Был еще один спорный вопрос, связанный с Польшей: как провести ее восточную границу? По пакту Молотова-Риббентроиа к СССР перешли западные районы Украины и Белоруссии. У «большой тройки» была договоренность: восстановить границу по так называемой «линии Керзона», утвержденной в 1919 году Верховным Советом Антанты (несколько позже ее рекомендовал принять английский министр иностранных дел Дж. Керзон).
Черчилль продемонстрировал карту, на которой была отмечена эта линия. Иден, водя пальцем по карте, показал, что она проходит восточное Львова. Сталин покачал головой и сказал, что Молотов привез более точную карту, оригинал. Тут же был показан подлинник, по которому Львов отходил к СССР. «Но ведь этот город еще недавно был польским!» — возмутился Черчилль. «Еще раньше Варшава была русской», — заметил Сталин.
Чтобы окончательно завершить обсуждение, Молотов показал телефонограмму Керзона, в которой лорд перечислял города, отходящие к России. В числе их был и Львов. Подлог Черчилля не удался. Сталин, зная, с кем имеет дело, заранее распорядился взять в Тегеран данные документы.
…Участники совещания теперь были уверены в своей скорой победе. В разговоре со Сталиным Черчилль даже сослался на высшую силу:
— Я полагаю, что Бог на нашей стороне. Во всяком случае, я сделал все для того, чтобы он стал нашим верным союзником.
— Ну, тогда наша победа обеспечена, — усмехнулся Сталин. — Ведь дьявол, разумеется, на моей стороне. Каждый знает, что дьявол — коммунист. А Бог, несомненно, добропорядочный консерватор.
Но все говорило о том, что Бог благоволил Сталину. Правда была на его стороне.

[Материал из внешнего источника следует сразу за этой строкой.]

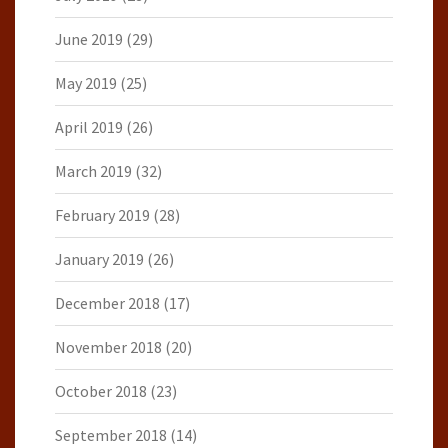
June 2019
(29)
May 2019
(25)
April 2019
(26)
March 2019
(32)
February 2019
(28)
January 2019
(26)
December 2018
(17)
November 2018
(20)
October 2018
(23)
September 2018
(14)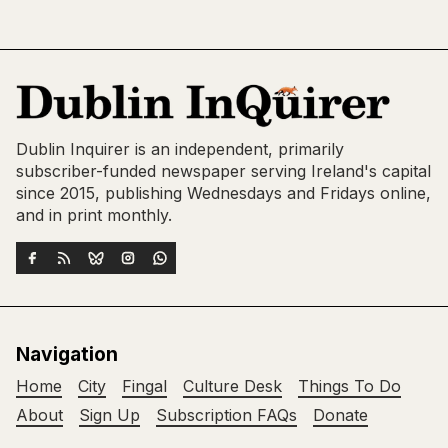
Dublin Inquirer is an independent, primarily
subscriber-funded newspaper serving Ireland's capital
since 2015, publishing Wednesdays and Fridays online,
and in print monthly.
Navigation
Home
City
Fingal
Culture Desk
Things To Do
About
Sign Up
Subscription FAQs
Donate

Вечером на юбилее британского премьер-министра Сталин поднял тост: «За моего боевого друга Черчилля!» В ответ именинник высказал уверенность, что советский руководитель, которого можно поставить в один ряд с крупнейшими фигурами русской истории, заслуживает звания Сталин Великий.
Реакция Сталина и на этот раз была неожиданной:
— Почести, которые воздаются мне, в действительности принадлежат русскому народу. Очень легко быть героем и великим лидером, если приходится иметь дело с такими людьми, как русские… Красная Армия сражается героически, но русский народ и не потерпел бы иного поведения со стороны своих вооруженных сил. Даже люди не особенно храбрые, даже трусы становятся героями в России.
О правдоподобной лжиОдни и те же факты можно истолковать по-разному. Тут многое зависит от того, кто рассуждает и с какой целью. Порой невозможно уличить во лжи хитрого комментатора.
Вот, например, приведенные выше сталинские слова о русском народе. Как их понимать? Если вы человек честный и откровенный, то воспримете их как искреннее выражение признательности к людям, отдающим свои жизни за Родину. Тем, кто сохранил верность прежде всего Отечеству, присяге, но и своему руководителю тоже. Тем более что страшные тяготы войны пришлось выносить всему народу, а не только армии.